EU PANEL PROBES FRANCE'S SUBSIDIES TO BRITTANY FERRIES

The European Commission is investigating alleged unfair French government subsidies to cross-channel ferry company Brittany Ferries.

The move serves as a signal that the commission, the European Union's executive arm, will not allow France to unfairly prop up its struggling maritime industries.The commission investigation covers three main areas: favorable bank loans, reduced port charges at the company's home ports of Cherbourg and Le Havre, and a deal where leasing charges for ferries were cut by private shareholders in return for a bigger stake in the ferry company.

The formal investigation follows the French government's failure to convince the commission's transport officials in private that all the deals are above suspicion.

The French government is suspected of leaning on France's biggest bank, Credit Agricole, to give Brittany Ferries advantageous loan terms that it would not have been able to find on the private market.
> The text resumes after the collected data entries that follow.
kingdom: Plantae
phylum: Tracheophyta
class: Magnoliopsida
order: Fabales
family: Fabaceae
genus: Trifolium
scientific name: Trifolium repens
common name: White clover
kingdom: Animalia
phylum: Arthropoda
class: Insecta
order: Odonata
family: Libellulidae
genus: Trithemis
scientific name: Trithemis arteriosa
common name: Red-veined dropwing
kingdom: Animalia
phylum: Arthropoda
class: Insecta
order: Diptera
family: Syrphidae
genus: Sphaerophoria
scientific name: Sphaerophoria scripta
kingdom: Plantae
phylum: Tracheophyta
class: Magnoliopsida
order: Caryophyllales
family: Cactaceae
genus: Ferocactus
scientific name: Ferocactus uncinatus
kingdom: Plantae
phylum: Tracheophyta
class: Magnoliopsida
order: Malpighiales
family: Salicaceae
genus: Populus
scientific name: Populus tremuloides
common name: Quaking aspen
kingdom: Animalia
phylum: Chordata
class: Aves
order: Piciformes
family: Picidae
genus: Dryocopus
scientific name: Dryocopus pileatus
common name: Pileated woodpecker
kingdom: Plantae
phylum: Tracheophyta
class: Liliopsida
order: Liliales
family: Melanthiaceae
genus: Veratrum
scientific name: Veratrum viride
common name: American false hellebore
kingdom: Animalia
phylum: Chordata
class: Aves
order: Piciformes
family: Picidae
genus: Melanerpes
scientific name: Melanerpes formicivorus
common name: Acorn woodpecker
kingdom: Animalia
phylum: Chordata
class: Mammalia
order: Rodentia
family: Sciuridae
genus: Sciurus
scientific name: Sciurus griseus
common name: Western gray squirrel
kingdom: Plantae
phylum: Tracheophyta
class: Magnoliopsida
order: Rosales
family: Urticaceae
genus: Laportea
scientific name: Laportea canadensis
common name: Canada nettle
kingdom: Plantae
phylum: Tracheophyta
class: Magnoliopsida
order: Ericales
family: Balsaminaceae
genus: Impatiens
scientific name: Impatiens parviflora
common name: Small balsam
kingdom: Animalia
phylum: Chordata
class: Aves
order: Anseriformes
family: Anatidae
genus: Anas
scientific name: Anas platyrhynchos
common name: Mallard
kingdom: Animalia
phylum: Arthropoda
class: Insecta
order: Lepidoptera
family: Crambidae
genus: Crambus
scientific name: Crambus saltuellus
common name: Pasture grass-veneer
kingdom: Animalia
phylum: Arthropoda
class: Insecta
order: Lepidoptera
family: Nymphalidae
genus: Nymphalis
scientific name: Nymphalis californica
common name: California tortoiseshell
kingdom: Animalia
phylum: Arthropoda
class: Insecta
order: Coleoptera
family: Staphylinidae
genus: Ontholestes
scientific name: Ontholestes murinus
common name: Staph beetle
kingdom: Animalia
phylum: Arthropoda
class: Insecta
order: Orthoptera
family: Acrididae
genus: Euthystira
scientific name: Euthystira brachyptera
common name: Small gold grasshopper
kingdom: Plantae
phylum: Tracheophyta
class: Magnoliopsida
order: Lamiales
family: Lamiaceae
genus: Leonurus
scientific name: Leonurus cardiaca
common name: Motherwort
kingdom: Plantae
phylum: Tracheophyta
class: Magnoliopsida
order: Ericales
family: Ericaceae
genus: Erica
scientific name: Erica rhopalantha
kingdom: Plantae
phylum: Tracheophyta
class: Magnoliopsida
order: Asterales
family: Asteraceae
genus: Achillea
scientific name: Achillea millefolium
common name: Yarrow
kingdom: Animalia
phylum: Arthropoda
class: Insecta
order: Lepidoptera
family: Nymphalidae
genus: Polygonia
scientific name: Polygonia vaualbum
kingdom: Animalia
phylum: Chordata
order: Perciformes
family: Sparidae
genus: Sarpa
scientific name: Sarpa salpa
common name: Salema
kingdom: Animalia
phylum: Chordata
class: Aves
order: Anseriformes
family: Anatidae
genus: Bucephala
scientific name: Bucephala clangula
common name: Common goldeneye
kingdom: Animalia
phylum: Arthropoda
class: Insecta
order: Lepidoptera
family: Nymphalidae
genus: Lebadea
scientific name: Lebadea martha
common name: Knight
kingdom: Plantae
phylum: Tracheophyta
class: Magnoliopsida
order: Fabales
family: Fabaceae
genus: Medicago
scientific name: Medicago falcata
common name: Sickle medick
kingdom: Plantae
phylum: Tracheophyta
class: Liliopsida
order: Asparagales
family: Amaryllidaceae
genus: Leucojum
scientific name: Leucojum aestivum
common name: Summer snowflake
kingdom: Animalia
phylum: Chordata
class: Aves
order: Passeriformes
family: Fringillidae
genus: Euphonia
The port charges are being examined to determine if they were just meant to support Brittany Ferries, or if rival ferry and other shipping companies could also qualify.

The ferry company, originally founded to export fresh vegetables and local products from Brittany, was one of France's regional success stories in the 1980s.

Brittany Ferries, however, has been struggling in the last few years to curb losses on its routes between western France and southern England.

Price competition from English Channel ports, the Channel Tunnel, and the huge fluctuations of the British currency against the franc have turned around its fortunes.

In the last two years, it has increasingly turned to the government for help and also launched ultimately fruitless talks with its main rival, P&O Ferries, to stop the damaging decline in ferry fares.